BEGIN AVAILABLE DATA
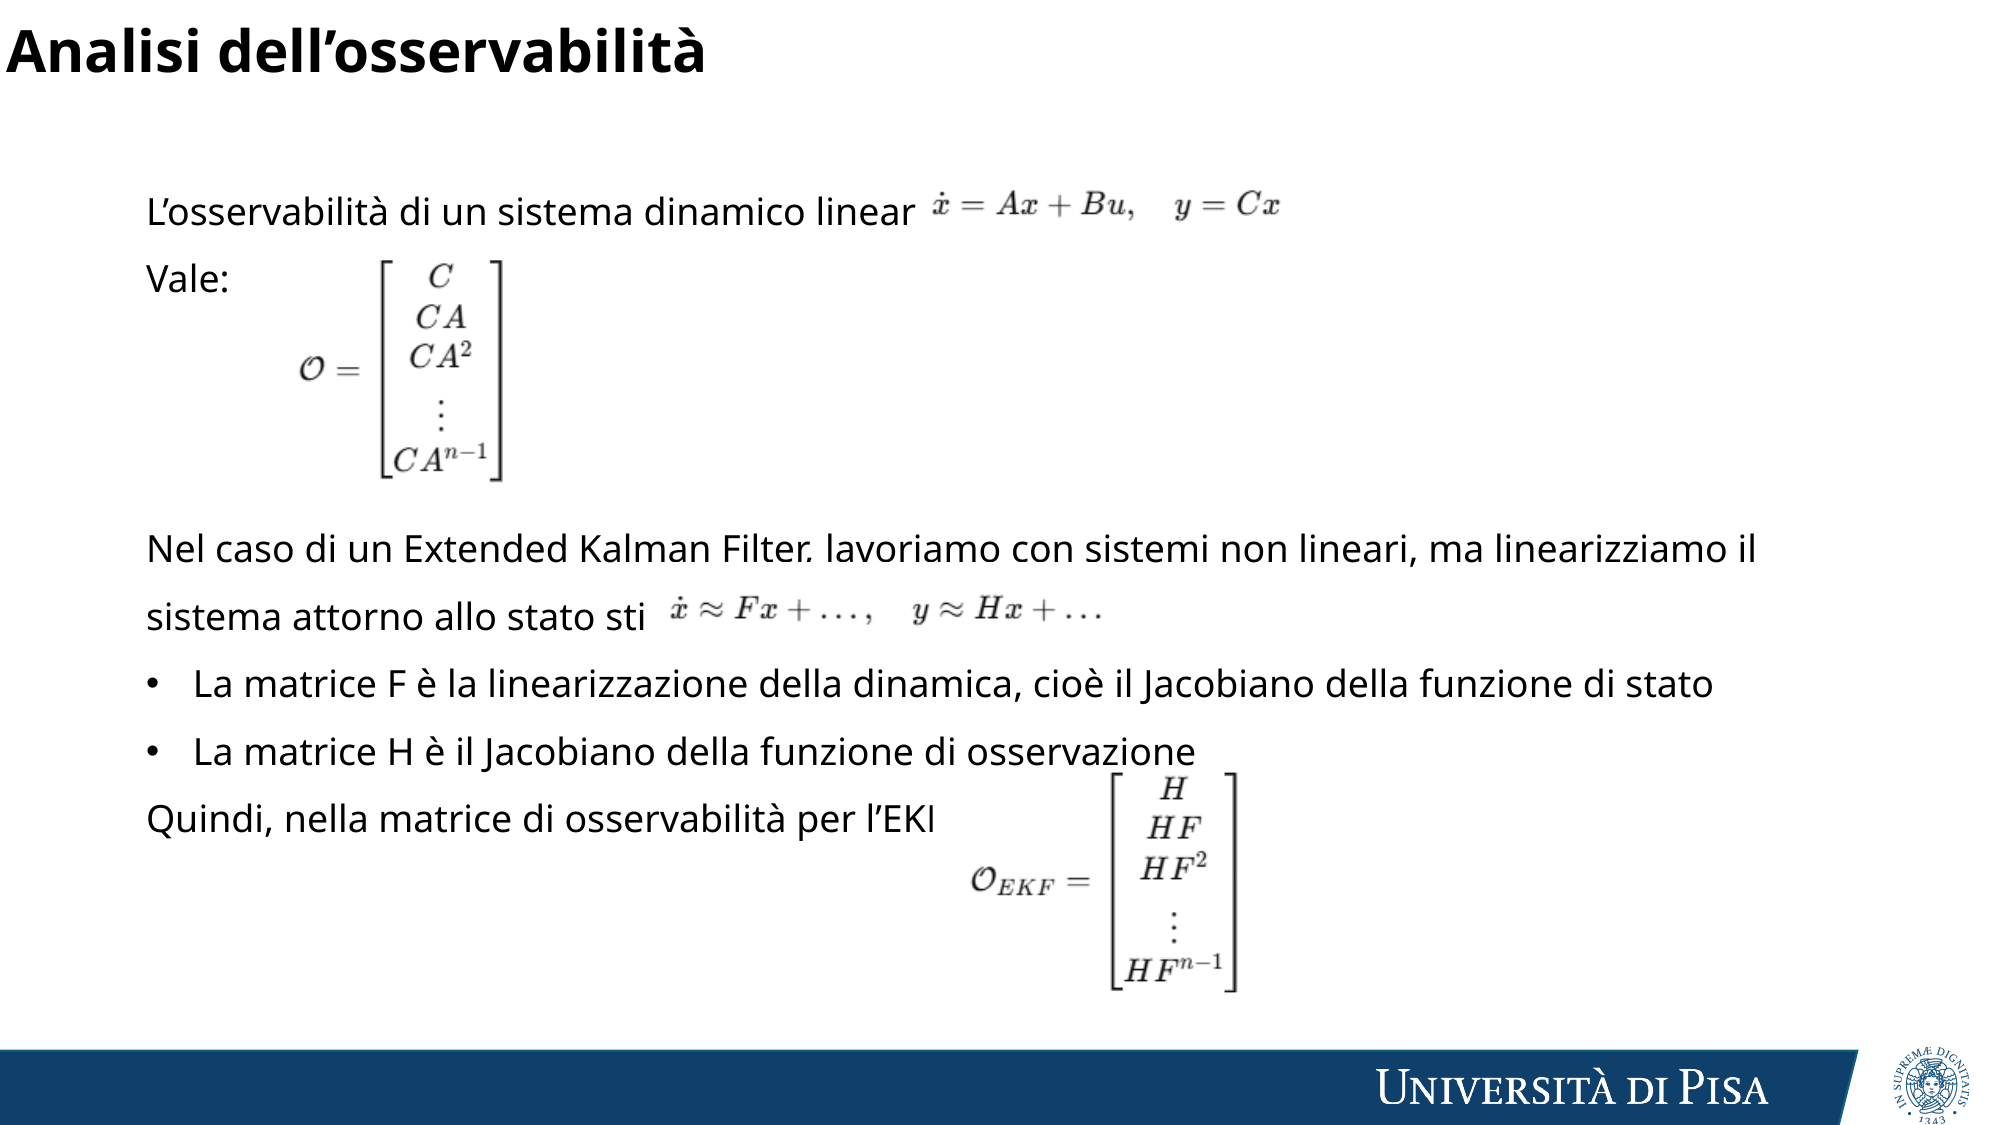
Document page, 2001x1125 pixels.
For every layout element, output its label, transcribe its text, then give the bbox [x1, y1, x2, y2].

text_box Analisi dell’osservabilità [0, 7, 723, 92]
text_box L’osservabilità di un sistema dinamico lineare Vale: Nel caso di un Extended Kalman Filter, lavoriamo con sistemi non lineari, ma linearizziamo il sistema attorno allo stato stimato. La matrice F è la linearizzazione della dinamica, cioè il Jacobiano della funzione di stato La matrice H è il Jacobiano della funzione di osservazione Quindi, nella matrice di osservabilità per l’EKF: [131, 157, 1894, 848]
picture [645, 561, 1143, 648]
picture [272, 237, 561, 498]
text_box [0, 1049, 1859, 1125]
picture [1374, 1066, 1769, 1105]
picture [932, 769, 1245, 1013]
picture [915, 177, 1319, 236]
picture [1893, 1046, 1970, 1125]
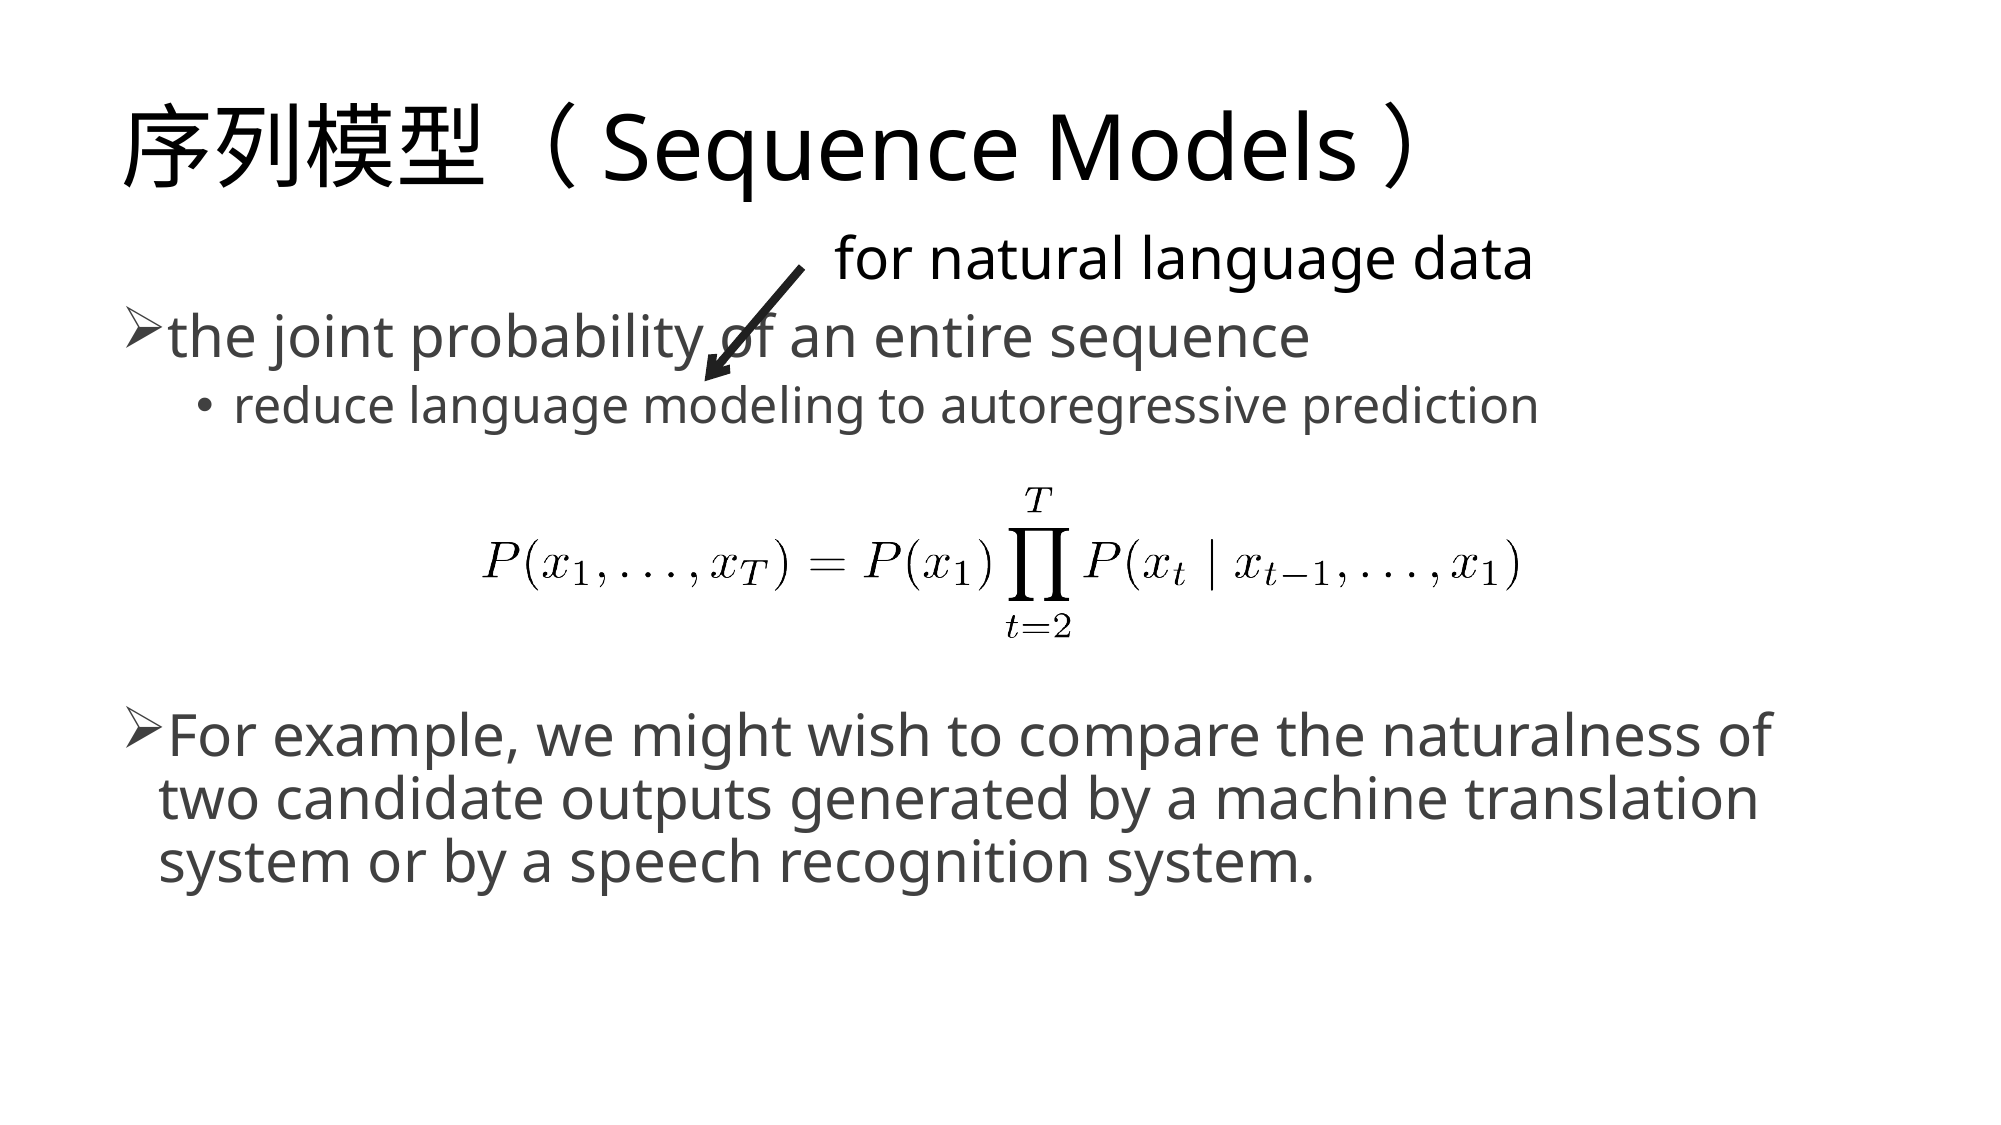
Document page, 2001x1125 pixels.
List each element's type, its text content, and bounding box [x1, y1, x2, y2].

title 序列模型（Sequence Models） [106, 42, 1832, 260]
list the joint probability of an entire sequence reduce language modeling to autoregressive prediction For example, we might wish to compare the naturalness of two candidate outputs generated by a machine translation system or by a speech recognition system. [106, 299, 1832, 1014]
text_box for natural language data [819, 213, 1550, 299]
picture [482, 487, 1518, 638]
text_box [704, 267, 803, 382]
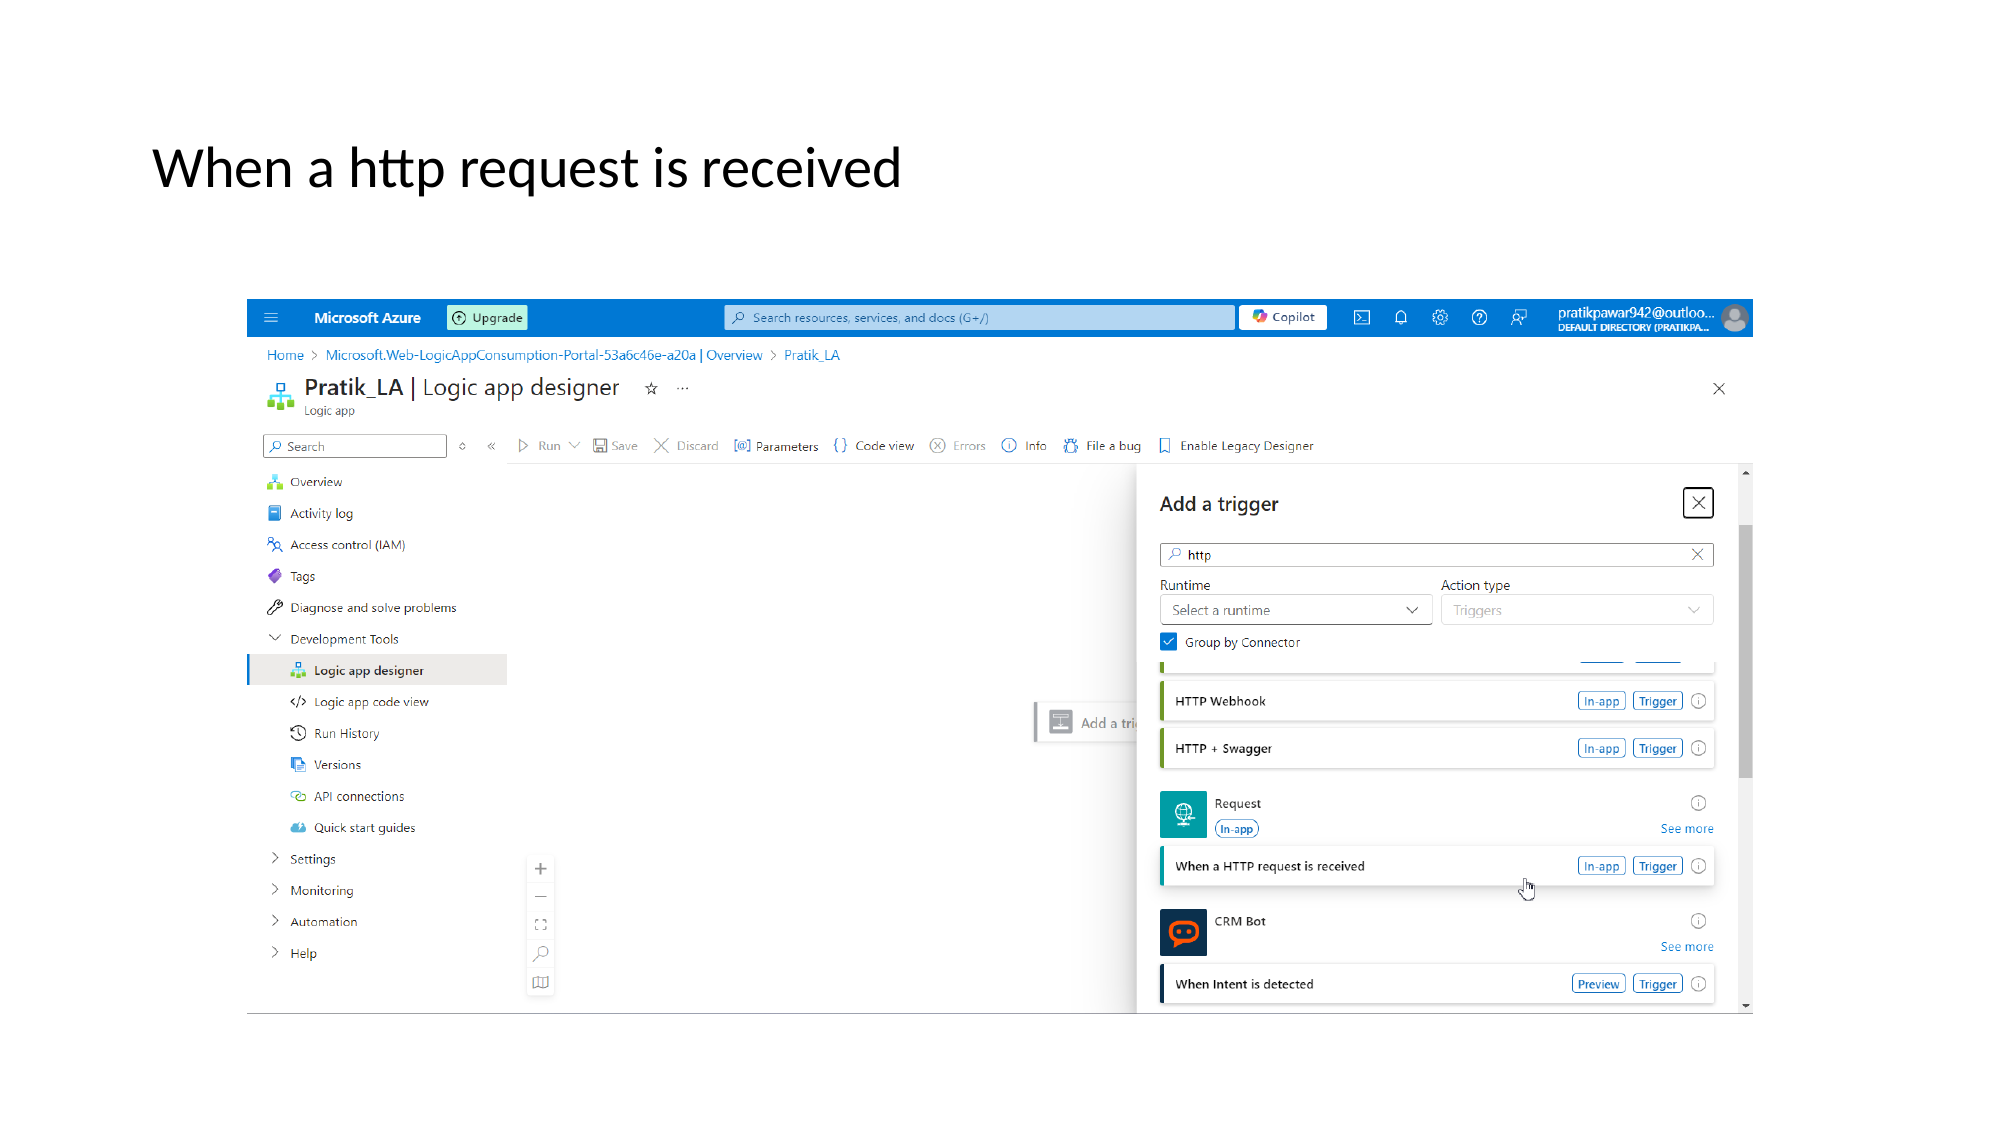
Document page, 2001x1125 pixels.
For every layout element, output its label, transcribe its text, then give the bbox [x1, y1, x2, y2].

title When a http request is received [137, 59, 1863, 278]
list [247, 299, 1753, 1014]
END AVAILABLE DATA
- [ACTION ITEM]
Return each record exactly as given, excluding any image.

- [RESULT OF THE EXERCISE]
Document page, 2001x1125 pixels.
For every layout element, output its label, transcribe its text, then give the bbox [x1, y1, x2, y2].

text_box Analisi dell’osservabilità [0, 7, 723, 92]
text_box L’osservabilità di un sistema dinamico lineare Vale: Nel caso di un Extended Kalman Filter, lavoriamo con sistemi non lineari, ma linearizziamo il sistema attorno allo stato stimato. La matrice F è la linearizzazione della dinamica, cioè il Jacobiano della funzione di stato La matrice H è il Jacobiano della funzione di osservazione Quindi, nella matrice di osservabilità per l’EKF: [131, 157, 1894, 848]
picture [645, 561, 1143, 648]
picture [272, 237, 561, 498]
text_box [0, 1049, 1859, 1125]
picture [1374, 1066, 1769, 1105]
picture [932, 769, 1245, 1013]
picture [915, 177, 1319, 236]
picture [1893, 1046, 1970, 1125]
Document page, 2001x1125 pixels.
List each element's type, its text content, and bounding box [x1, y1, x2, y2].

title 序列模型（Sequence Models） [106, 42, 1832, 260]
list the joint probability of an entire sequence reduce language modeling to autoregressive prediction For example, we might wish to compare the naturalness of two candidate outputs generated by a machine translation system or by a speech recognition system. [106, 299, 1832, 1014]
text_box for natural language data [819, 213, 1550, 299]
picture [482, 487, 1518, 638]
text_box [704, 267, 803, 382]
Document page, 2001x1125 pixels.
For every layout element, output its label, transcribe its text, then give the bbox [x1, y1, x2, y2].

title When a http request is received [137, 59, 1863, 278]
list [247, 299, 1753, 1014]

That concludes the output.